Mas o kim-tchi é para iniciados. Uma boa sugestão para os curiosos é o bur-go-güi, o famoso churrasco coreano. As diferenças com o brasileiro são muitas. Para começar, a carne, contra-filé, é assada na phan, uma chapa cônica de ferro que é colocada na própria mesa do freguês. O prato vem com 16 acompanhamentos, entre eles pepino, alface, escarola, arroz, nabo e o kim-tchi. Comer o gostoso bur-go-güi é um ritual. Todos se sentam em volta da mesa e mergulham num inusitado e surpreendente mundo de cheiros e sabores. “Nossa comida é horizontalizada. Não temos entrada, prato principal e sobremesa. Vem tudo junto”, explica Hong Kim, 38 anos, vice-presidente da Associação Brasileira de Coreanos.

No outro lado do mundo, o bur-go-güi é servido apenas em ocasiões especiais ou datas comemorativas. O motivo é o preço. “Quando os coreanos chegam aqui, ficam loucos. No Brasil, o bur-go-güi é barato”, diz Adriana No. No dia-a-dia brilham os ensopados. Fazem sucesso o de kim-tchi e o de-jan, caldo com legumes levemente picados. Outro campeão de pedidos, embora seja mais caro e sofisticado, é o re-mur-tigué, ensopado de bacalhau fresco com legumes, verduras e frutos do mar. Porém, em termos de exotismo, nada se compara ao prato de lulas vivas. O molusco vem acompanhado do ko-thujan, uma pasta de pimenta. Mas cuidado! Esta pode ser sua última refeição. “Muitos coreanos morreram engasgados com as ventosas dos tentáculos. Eles ficam se mexendo na garganta”, conta Adriana. Para encarar o prato só tomando um soju antes. O destilado, feito à base de batata-doce, é a cachaça coreana. A bebida consegue a façanha de ser mais suave do que o saquê.

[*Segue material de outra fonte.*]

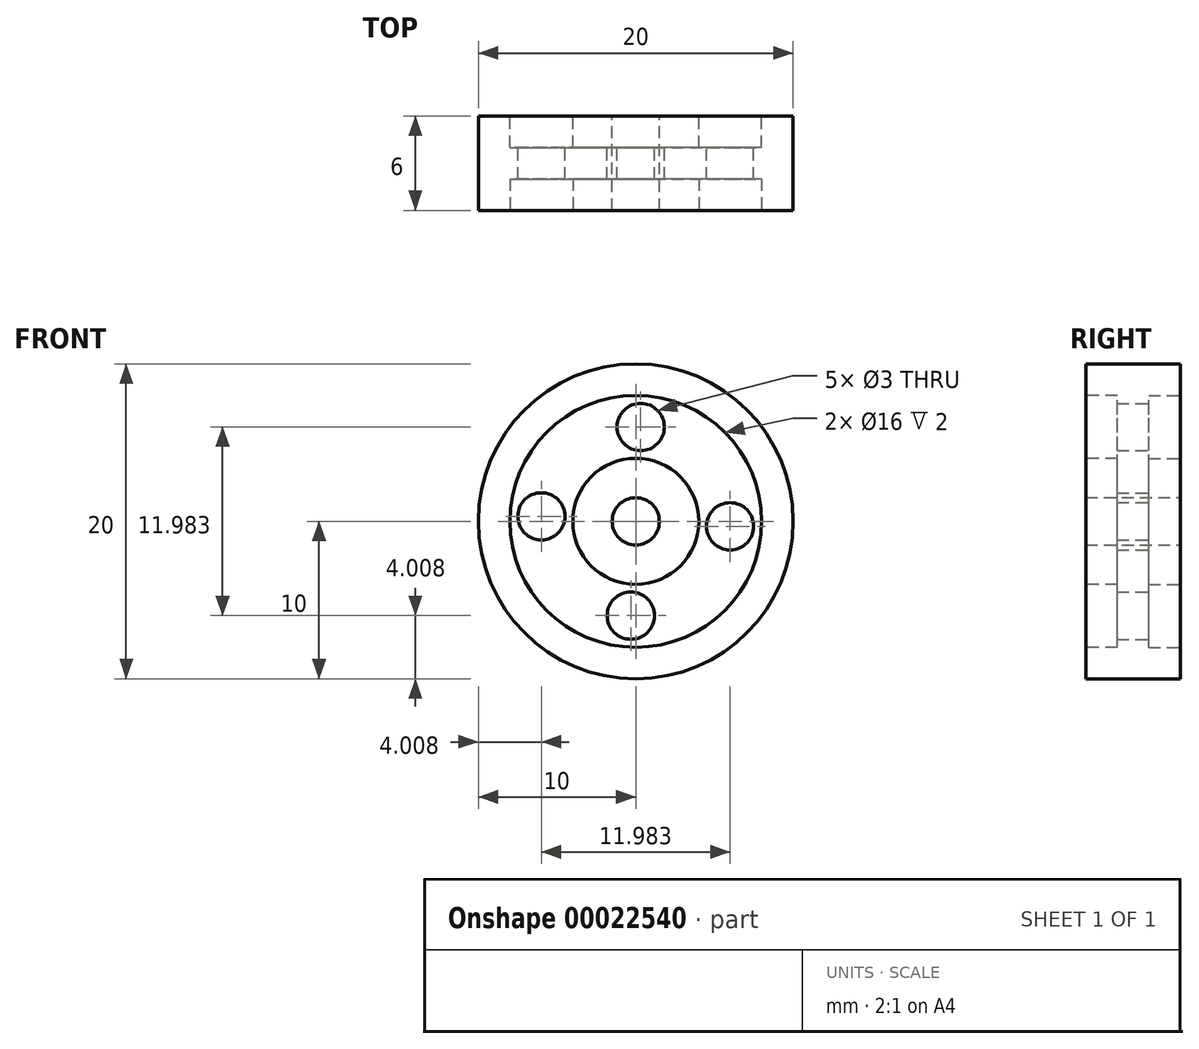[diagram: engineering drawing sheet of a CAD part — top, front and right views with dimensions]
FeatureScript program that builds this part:
annotation { "Feature Type Name" : "Feature", "Feature Type Description" : "" }
export const myFeature = defineFeature(function(context is Context, id is Id, definition is map)
    precondition{}
    {
        {
            var Q0;
            Q0=qCreatedBy(makeId("Front.planeOp"),FACE);
            var sketch = newSketch(context, id + "F0", { "sketchPlane" : qUnion([Q0])});
            skCircle(sketch, "E0", {"center": v(0, 0) * mm, "radius": 10 * mm});
            skCircle(sketch, "E1", {"center": v(0, 0) * mm, "radius": 8 * mm});
            skCircle(sketch, "E2", {"center": v(0, 0) * mm, "radius": 4 * mm});
            skCircle(sketch, "E3", {"center": v(0, 0) * mm, "radius": 1.5 * mm});
            skLineSegment(sketch, "E4", {"start": v(0, 0) * mm, "end": v(0.32, 6) * mm});
            skCircle(sketch, "E5", {"center": v(0.32, 6) * mm, "radius": 1.5 * mm});
            skCircle(sketch, "E6.1.0", {"center": v(-6, 0.32) * mm, "radius": 1.5 * mm});
            skCircle(sketch, "E6.2.0", {"center": v(-0.32, -6) * mm, "radius": 1.5 * mm});
            skCircle(sketch, "E6.3.0", {"center": v(6, -0.32) * mm, "radius": 1.5 * mm});
            skSolve(sketch);
        }
        {
            var Q0;
            Q0=makeQuery(id+"F0.imprint","IMPRINT",FACE,{"disambiguationData":[TD([[makeQuery(id+"F0.imprint","IMPRINT",EDGE,{"derivedFrom":sQuery(id+"F0.wireOp",EDGE,"E0")}),1.0]])]});
            var Q1;
            Q1=makeQuery(id+"F0.imprint","IMPRINT",FACE,{"disambiguationData":[TD([[makeQuery(id+"F0.imprint","IMPRINT",EDGE,{"derivedFrom":sQuery(id+"F0.wireOp",EDGE,"E1")}),1.0]])]});
            var Q2;
            Q2=makeQuery(id+"F0.imprint","IMPRINT",FACE,{"disambiguationData":[TD([[makeQuery(id+"F0.imprint","IMPRINT",EDGE,{"derivedFrom":sQuery(id+"F0.wireOp",EDGE,"E3")}),-1.0]])]});
            extrude(context, id + "F1", {"entities" : qUnion([Q0, Q1, Q2]), "depth" : 6 * mm});
        }
        {
            var Q0;
            Q0=makeQuery(id+"F0.imprint","IMPRINT",FACE,{"disambiguationData":[TD([[makeQuery(id+"F0.imprint","IMPRINT",EDGE,{"derivedFrom":sQuery(id+"F0.wireOp",EDGE,"E1")}),1.0]])]});
            extrude(context, id + "F2", {"entities" : qUnion([Q0]), "operationType" : NewBodyOperationType.REMOVE, "depth" : 2 * mm});
        }
        {
            var Q0;
            Q0=makeQuery(id+"F1.opExtrude","CAP_FACE",FACE,{"disambiguationData":[OSD([sQuery(id+"F0.wireOp",EDGE,"E0"),sQuery(id+"F0.wireOp",EDGE,"E3"),sQuery(id+"F0.wireOp",EDGE,"E5"),sQuery(id+"F0.wireOp",EDGE,"E6.1.0"),sQuery(id+"F0.wireOp",EDGE,"E6.2.0"),sQuery(id+"F0.wireOp",EDGE,"E6.3.0")])],"isStart":false});
            var sketch = newSketch(context, id + "F3", { "sketchPlane" : qUnion([Q0])});
            skCircle(sketch, "E7", {"center": v(0, 0) * mm, "radius": 1.5 * mm});
            skCircle(sketch, "E8", {"center": v(0, 0) * mm, "radius": 4 * mm});
            skCircle(sketch, "E9", {"center": v(0, 0) * mm, "radius": 8 * mm});
            skSolve(sketch);
        }
        {
            var Q0;
            Q0=makeQuery(id+"F3.imprint","IMPRINT",FACE,{"disambiguationData":[TD([[makeQuery(id+"F3.imprint","IMPRINT",EDGE,{"derivedFrom":sQuery(id+"F3.wireOp",EDGE,"E8")}),-1.0]])]});
            extrude(context, id + "F4", {"entities" : qUnion([Q0]), "operationType" : NewBodyOperationType.REMOVE, "oppositeDirection" : true, "depth" : 2 * mm});
        }
    });
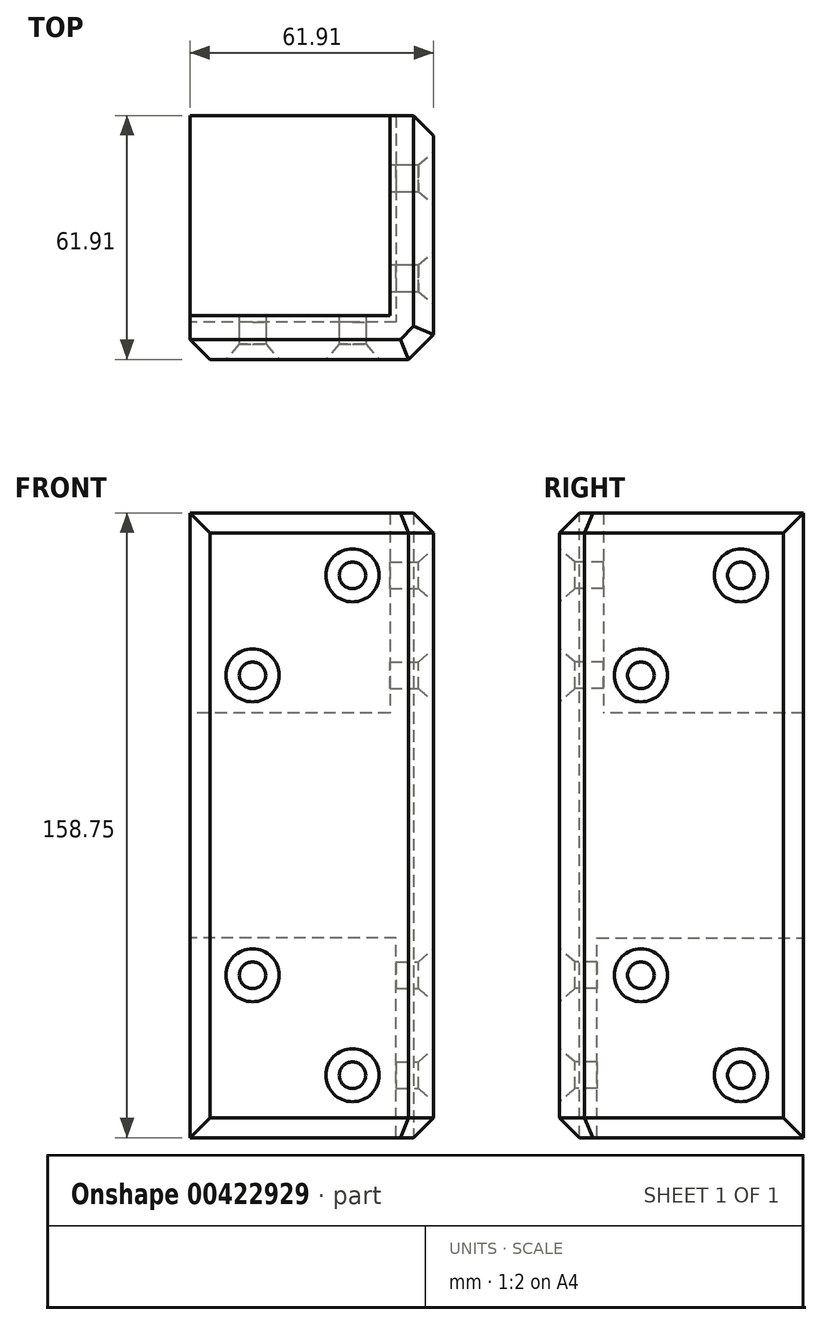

Um dos poucos entendidos no assunto por aqui, o crítico Josimar Mello é fascinado pela forma e pelos ingredientes da culinária coreana. “ Fico impressionado com a maneira como eles utilizam as especiarias. Mas trata-se de uma culinária um tanto simples. Não tem, por exemplo, a sofisticação técnica dos chineses”, diz Mello, declarado apreciador do soju. Essa simplicidade pode agradar aos brasileiros que irão acompanhar a Seleção na Coréia. Afinal, é difícil quem não gosta de uma comidinha simples e bem temperada. Mas, se é assim, por que a gastronomia coreana ainda não atingiu no Brasil o status de outras culinárias asiáticas, como a chinesa e a japonesa? “Quando uma cozinha não se impõe pela excelência, caso da francesa, só mesmo uma comunidade forte e numerosa pode popularizá-la. Esse não me parece ser o caso dos coreanos”, justifica Mello. Tem certa razão. Hoje, cerca de 50 mil coreanos vivem no Brasil. A grande maioria é radicada em São Paulo. Muitos nem sequer falam o português. Pequena parte da comunidade, principalmente os mais velhos, ainda não perdeu o hábito de comer carne de cachorro. Talvez um deles tenha pedido o pobre Jimmy para o jantar.